## [Assignment]
Type every record exactly as it appears.

Stored records
○ ○ ○ ○ ○ ○ ○
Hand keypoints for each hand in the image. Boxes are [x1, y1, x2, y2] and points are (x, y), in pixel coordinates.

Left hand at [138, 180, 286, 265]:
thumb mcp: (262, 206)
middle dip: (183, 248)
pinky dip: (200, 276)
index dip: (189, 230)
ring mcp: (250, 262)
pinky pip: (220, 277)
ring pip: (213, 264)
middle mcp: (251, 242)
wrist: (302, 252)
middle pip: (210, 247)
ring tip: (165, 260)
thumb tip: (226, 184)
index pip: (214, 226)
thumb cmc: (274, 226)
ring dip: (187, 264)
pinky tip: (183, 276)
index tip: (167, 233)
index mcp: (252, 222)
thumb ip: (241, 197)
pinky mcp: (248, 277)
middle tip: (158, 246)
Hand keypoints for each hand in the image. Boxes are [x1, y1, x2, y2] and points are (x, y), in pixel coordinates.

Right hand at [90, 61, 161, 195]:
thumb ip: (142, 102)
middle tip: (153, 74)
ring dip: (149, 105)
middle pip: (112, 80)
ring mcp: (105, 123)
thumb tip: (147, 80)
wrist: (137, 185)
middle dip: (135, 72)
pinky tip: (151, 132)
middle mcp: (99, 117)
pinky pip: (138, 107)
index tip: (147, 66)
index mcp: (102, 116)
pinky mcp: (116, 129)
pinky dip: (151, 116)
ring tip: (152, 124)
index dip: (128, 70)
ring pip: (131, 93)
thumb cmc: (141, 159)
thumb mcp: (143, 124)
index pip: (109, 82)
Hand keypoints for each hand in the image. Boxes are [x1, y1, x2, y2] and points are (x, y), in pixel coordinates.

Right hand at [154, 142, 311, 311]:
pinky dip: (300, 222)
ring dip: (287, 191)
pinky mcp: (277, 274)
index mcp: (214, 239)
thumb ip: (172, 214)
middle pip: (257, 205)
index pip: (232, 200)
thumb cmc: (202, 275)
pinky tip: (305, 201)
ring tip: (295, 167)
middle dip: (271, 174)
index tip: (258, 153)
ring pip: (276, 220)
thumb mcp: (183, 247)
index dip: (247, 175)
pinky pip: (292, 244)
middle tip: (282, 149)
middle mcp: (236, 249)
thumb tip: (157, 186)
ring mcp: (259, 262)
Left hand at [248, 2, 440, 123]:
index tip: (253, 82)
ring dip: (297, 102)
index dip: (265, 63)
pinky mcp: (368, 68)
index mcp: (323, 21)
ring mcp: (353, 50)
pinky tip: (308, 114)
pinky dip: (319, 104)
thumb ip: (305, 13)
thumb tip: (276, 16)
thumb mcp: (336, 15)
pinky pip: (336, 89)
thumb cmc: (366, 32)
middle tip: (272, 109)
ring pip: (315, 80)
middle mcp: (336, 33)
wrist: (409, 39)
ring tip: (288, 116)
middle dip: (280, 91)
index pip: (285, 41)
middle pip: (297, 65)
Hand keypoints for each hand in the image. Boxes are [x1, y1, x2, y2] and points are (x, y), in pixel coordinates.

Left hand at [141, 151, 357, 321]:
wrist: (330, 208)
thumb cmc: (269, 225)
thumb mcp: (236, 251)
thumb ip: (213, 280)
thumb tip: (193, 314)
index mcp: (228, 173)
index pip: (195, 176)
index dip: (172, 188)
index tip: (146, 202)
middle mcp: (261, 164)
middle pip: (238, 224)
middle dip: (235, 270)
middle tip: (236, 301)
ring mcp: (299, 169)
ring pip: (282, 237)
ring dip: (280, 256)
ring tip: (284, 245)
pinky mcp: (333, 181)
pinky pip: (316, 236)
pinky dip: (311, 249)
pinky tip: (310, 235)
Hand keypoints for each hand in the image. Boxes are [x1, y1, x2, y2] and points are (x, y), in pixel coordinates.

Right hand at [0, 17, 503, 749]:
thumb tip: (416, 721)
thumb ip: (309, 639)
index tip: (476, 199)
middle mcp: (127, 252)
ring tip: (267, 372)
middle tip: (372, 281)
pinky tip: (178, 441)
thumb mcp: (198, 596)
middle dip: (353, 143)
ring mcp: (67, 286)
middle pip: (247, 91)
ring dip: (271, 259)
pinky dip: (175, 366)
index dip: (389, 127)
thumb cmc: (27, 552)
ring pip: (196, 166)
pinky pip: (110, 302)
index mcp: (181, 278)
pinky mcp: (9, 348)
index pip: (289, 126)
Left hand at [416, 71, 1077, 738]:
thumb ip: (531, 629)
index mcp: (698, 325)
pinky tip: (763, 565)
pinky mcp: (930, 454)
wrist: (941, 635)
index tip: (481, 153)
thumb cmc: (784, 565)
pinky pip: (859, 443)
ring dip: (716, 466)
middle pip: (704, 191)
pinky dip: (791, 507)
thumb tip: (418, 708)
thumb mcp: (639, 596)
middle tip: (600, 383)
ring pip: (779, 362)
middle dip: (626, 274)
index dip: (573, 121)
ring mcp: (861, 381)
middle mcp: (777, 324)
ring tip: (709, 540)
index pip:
○ ○ ○ ○ ○ ○ ○
## [Result]
Hand keypoints for each hand in the image. Boxes are [x1, y1, x2, y2] and points are (x, y), in pixel coordinates.

Left hand at [138, 180, 286, 265]:
thumb mcp: (262, 206)
middle dip: (183, 248)
pinky dip: (200, 276)
index dip: (189, 230)
ring mcp: (250, 262)
pinky pip: (220, 277)
ring pip: (213, 264)
middle mcp: (251, 242)
wrist: (302, 252)
middle pip: (210, 247)
ring tip: (165, 260)
thumb tip: (226, 184)
index pip: (214, 226)
thumb cmc: (274, 226)
ring dip: (187, 264)
pinky tip: (183, 276)
index tip: (167, 233)
index mcp: (252, 222)
thumb ip: (241, 197)
pinky mcp: (248, 277)
middle tip: (158, 246)
Hand keypoints for each hand in the image. Boxes are [x1, y1, x2, y2] and points are (x, y), in pixel coordinates.

Right hand at [90, 61, 161, 195]:
thumb ip: (142, 102)
middle tip: (153, 74)
ring dip: (149, 105)
middle pip: (112, 80)
ring mcp: (105, 123)
thumb tip: (147, 80)
wrist: (137, 185)
middle dip: (135, 72)
pinky tip: (151, 132)
middle mcp: (99, 117)
pinky pip: (138, 107)
index tip: (147, 66)
index mcp: (102, 116)
pinky mcp: (116, 129)
pinky dip: (151, 116)
ring tip: (152, 124)
index dip: (128, 70)
ring pip: (131, 93)
thumb cmc: (141, 159)
thumb mcp: (143, 124)
index pip: (109, 82)
Hand keypoints for each hand in the image. Boxes are [x1, y1, x2, y2] and points are (x, y), in pixel coordinates.

Right hand at [154, 142, 311, 311]:
pinky dip: (300, 222)
ring dip: (287, 191)
pinky mcp: (277, 274)
index mcp: (214, 239)
thumb ip: (172, 214)
middle pip: (257, 205)
index pip: (232, 200)
thumb cmc: (202, 275)
pinky tip: (305, 201)
ring tip: (295, 167)
middle dip: (271, 174)
index tip: (258, 153)
ring pip: (276, 220)
thumb mcp: (183, 247)
index dip: (247, 175)
pinky pip: (292, 244)
middle tip: (282, 149)
middle mcp: (236, 249)
thumb tip: (157, 186)
ring mcp: (259, 262)
Left hand at [248, 2, 440, 123]:
index tip: (253, 82)
ring dip: (297, 102)
index dip: (265, 63)
pinky mcp: (368, 68)
index mcp: (323, 21)
ring mcp: (353, 50)
pinky tip: (308, 114)
pinky dip: (319, 104)
thumb ip: (305, 13)
thumb tip: (276, 16)
thumb mcp: (336, 15)
pinky pip: (336, 89)
thumb cmc: (366, 32)
middle tip: (272, 109)
ring pip: (315, 80)
middle mcp: (336, 33)
wrist: (409, 39)
ring tip: (288, 116)
middle dip: (280, 91)
index pip: (285, 41)
middle pip: (297, 65)
Hand keypoints for each hand in the image. Boxes are [x1, y1, x2, y2] and points are (x, y), in pixel coordinates.

Left hand at [141, 151, 357, 321]:
wrist: (330, 208)
thumb cmc: (269, 225)
thumb mcp: (236, 251)
thumb ip: (213, 280)
thumb tip: (193, 314)
index mcp: (228, 173)
index pip: (195, 176)
index dip: (172, 188)
index tip: (146, 202)
middle mcp: (261, 164)
middle pip: (238, 224)
middle dip: (235, 270)
middle tip: (236, 301)
ring mcp: (299, 169)
ring pip: (282, 237)
ring dip: (280, 256)
ring tip: (284, 245)
pinky mcp: (333, 181)
pinky pip: (316, 236)
pinky dip: (311, 249)
pinky tip: (310, 235)
Hand keypoints for each hand in the image. Boxes are [x1, y1, x2, y2] and points are (x, y), in pixel coordinates.

Right hand at [0, 17, 503, 749]:
thumb tip: (416, 721)
thumb ip: (309, 639)
index tip: (476, 199)
middle mcp: (127, 252)
ring tip: (267, 372)
middle tip: (372, 281)
pinky tip: (178, 441)
thumb mcp: (198, 596)
middle dip: (353, 143)
ring mcp: (67, 286)
middle pip: (247, 91)
ring dip: (271, 259)
pinky dip: (175, 366)
index dip: (389, 127)
thumb cmc: (27, 552)
ring pip: (196, 166)
pinky pip: (110, 302)
index mcp: (181, 278)
pinky mcp: (9, 348)
index pip: (289, 126)
Left hand at [416, 71, 1077, 738]:
thumb ip: (531, 629)
index mcp: (698, 325)
pinky tip: (763, 565)
pinky mcp: (930, 454)
wrist: (941, 635)
index tip: (481, 153)
thumb cmc: (784, 565)
pinky pip: (859, 443)
ring dip: (716, 466)
middle pip: (704, 191)
pinky dip: (791, 507)
thumb tip: (418, 708)
thumb mcp: (639, 596)
middle tip: (600, 383)
ring pip: (779, 362)
middle dip: (626, 274)
index dip: (573, 121)
ring mcp: (861, 381)
middle mcp: (777, 324)
ring tip: (709, 540)
index pip:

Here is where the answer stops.